## PROBLEM DETAILS:
Copy the R forum post on sorting comments into categories from "- If there is" to "respondent (otherwise 0).", substituting "customer" for "respondent".

## TEXT BLOCK:

= Beginning of Section =

Dear R users,
I have found a few Text Analysis packages which might be used for sentiment analysis, word clouds or even looking for phrases using Rapid Automatic Keyword Extraction like that:
## Using RAKE
stats <- keywords_rake(x = x, term = "lemma", group = "doc_id",
relevant = x$upos %in% c("NOUN", "ADJ"))
stats$key <- factor(stats$keyword, levels = rev(stats$keyword))
barchart(key ~ rake, data = head(subset(stats, freq > 3), 20), col = "red",
main = "Keywords identified by RAKE",
xlab = "Rake")
Unfortunately, I cannot find anything with ability to specify rules which move comments into specific categories.
For example, we have a data frame with list of respondents giving comments and, therefore, just two variables: “Unique respondent number” and his/her “comment”.
Now I need to apply following rules to the “comment” variable for each “Unique respondent number”:
- If a sentence contains a word "charge" or "charges" but does not contain "benefit" or "benefits" a new variable called “Charges/ Fees” should be created and value 1 given for a record where this sentence is (otherwise 0).
- If a sentence has a negative sentiment (I believe I could specify words which determine whether the sentiment is negative, positive or neutral) and it contains a phrase "savings rates" a new variable called “Poor Rates” should be created and value 1 given for a record where this sentence is (otherwise 0).
- If a sentence does not meet the 2 criteria above, a new variable called “Other” should be created and value 1 given for a record where this sentence is (otherwise 0).
- If there is no comment, so “comment” field is blank, or a character from a list of NAs given (I guess I could set up this list with words like “NA”, “No comment”, “Nothing to say”) the fourth variable called “Blank” should be created and value 1 given for this respondent (otherwise 0).

= End of Section =

## SOURCE INFORMATION:
= Beginning of Section =

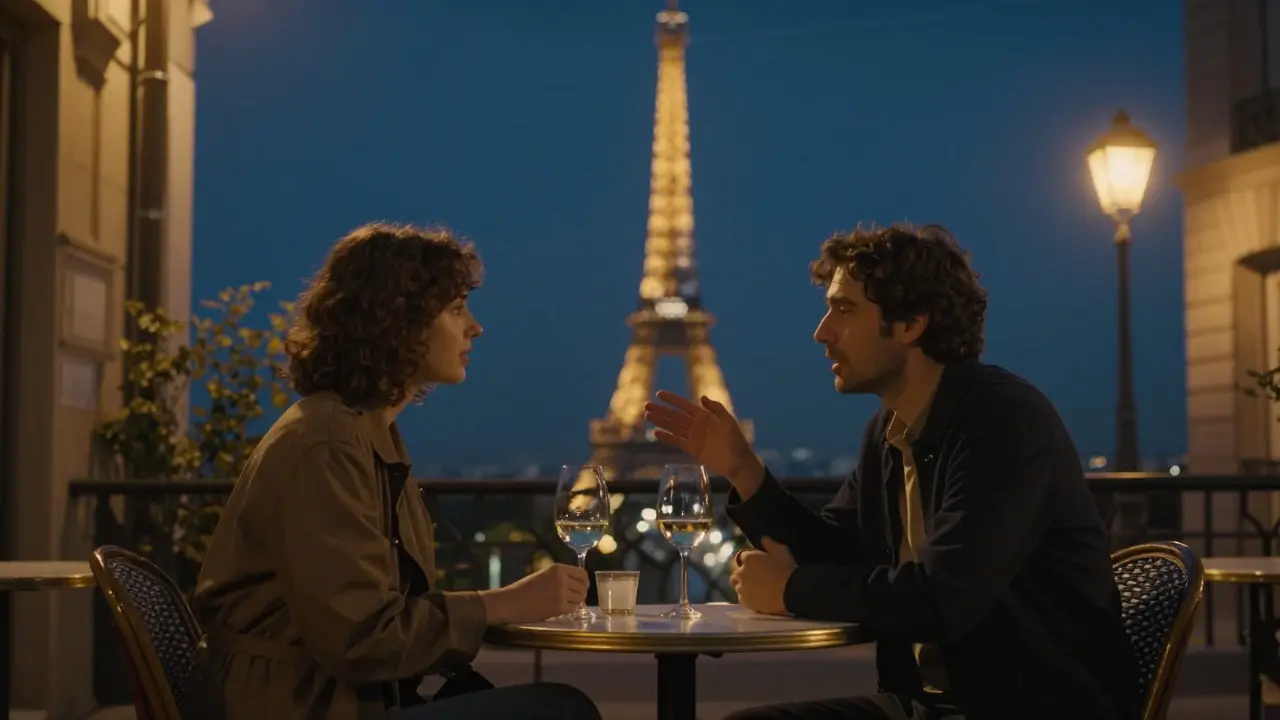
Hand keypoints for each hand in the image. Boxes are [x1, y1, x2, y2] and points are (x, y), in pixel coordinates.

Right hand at [480, 563, 587, 623]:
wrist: (511, 602)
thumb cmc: (524, 588)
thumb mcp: (544, 575)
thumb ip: (560, 577)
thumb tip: (576, 583)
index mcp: (558, 568)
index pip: (582, 574)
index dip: (584, 581)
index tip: (582, 587)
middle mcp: (562, 579)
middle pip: (583, 587)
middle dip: (581, 593)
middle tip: (575, 598)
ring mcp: (561, 593)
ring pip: (579, 598)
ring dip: (575, 602)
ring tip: (566, 603)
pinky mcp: (559, 607)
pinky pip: (573, 608)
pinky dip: (569, 610)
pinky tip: (561, 609)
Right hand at [644, 390, 762, 492]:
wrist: (738, 461)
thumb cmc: (736, 440)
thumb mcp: (728, 421)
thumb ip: (716, 408)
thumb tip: (702, 397)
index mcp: (704, 416)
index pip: (684, 405)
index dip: (672, 399)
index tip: (659, 393)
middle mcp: (696, 425)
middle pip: (674, 416)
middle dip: (661, 410)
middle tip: (646, 405)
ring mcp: (693, 437)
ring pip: (673, 427)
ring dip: (660, 422)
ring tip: (647, 416)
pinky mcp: (692, 449)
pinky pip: (677, 441)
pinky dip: (666, 437)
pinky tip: (656, 433)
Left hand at [730, 537, 796, 615]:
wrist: (791, 592)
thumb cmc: (786, 568)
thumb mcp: (781, 550)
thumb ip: (769, 543)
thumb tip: (763, 539)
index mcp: (748, 558)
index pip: (743, 557)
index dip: (751, 560)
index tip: (759, 563)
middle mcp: (741, 572)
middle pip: (737, 572)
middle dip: (744, 573)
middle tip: (757, 577)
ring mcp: (742, 588)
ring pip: (737, 585)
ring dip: (744, 585)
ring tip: (756, 588)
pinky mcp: (746, 602)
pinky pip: (742, 598)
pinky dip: (747, 597)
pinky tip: (756, 598)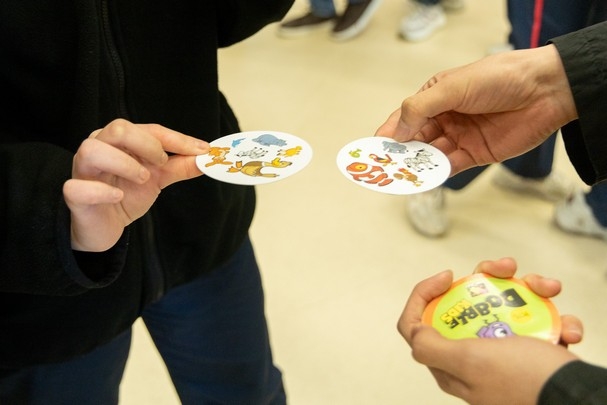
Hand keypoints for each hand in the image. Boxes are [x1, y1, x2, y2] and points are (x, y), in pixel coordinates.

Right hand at [63, 119, 208, 251]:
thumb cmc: (125, 194)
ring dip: (124, 164)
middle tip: (161, 164)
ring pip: (93, 149)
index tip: (202, 150)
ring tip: (142, 180)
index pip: (149, 129)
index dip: (177, 139)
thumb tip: (205, 158)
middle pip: (119, 128)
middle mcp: (98, 147)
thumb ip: (179, 167)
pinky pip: (78, 186)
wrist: (104, 227)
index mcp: (119, 140)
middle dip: (147, 145)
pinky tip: (118, 196)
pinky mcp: (73, 194)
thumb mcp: (157, 179)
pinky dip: (101, 190)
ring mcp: (82, 170)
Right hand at [376, 45, 577, 175]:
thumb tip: (396, 133)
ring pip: (430, 155)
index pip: (405, 117)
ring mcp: (459, 136)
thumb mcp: (452, 88)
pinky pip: (450, 166)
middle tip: (383, 167)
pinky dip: (436, 173)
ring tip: (400, 175)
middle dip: (399, 153)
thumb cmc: (498, 78)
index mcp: (436, 96)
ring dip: (415, 165)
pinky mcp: (475, 154)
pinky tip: (424, 178)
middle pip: (415, 139)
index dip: (390, 132)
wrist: (544, 91)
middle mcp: (445, 117)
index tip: (374, 148)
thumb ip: (420, 109)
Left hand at [398, 258, 581, 404]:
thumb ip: (432, 348)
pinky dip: (553, 316)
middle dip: (487, 278)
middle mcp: (471, 356)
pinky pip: (535, 321)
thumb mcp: (470, 361)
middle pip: (463, 304)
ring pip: (503, 305)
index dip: (424, 293)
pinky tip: (567, 325)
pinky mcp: (529, 350)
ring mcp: (501, 352)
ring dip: (529, 290)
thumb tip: (415, 331)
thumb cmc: (525, 381)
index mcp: (449, 363)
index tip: (448, 275)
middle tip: (507, 268)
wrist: (577, 397)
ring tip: (548, 288)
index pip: (416, 324)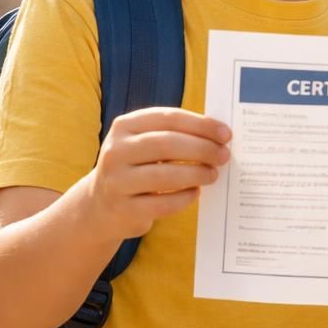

= End of Section =

## RESULT OF THE TASK:
- If there is no comment, so “comment” field is blank, or a character from a list of NAs given (I guess I could set up this list with words like “NA”, “No comment”, “Nothing to say”) the fourth variable called “Blank” should be created and value 1 given for this customer (otherwise 0).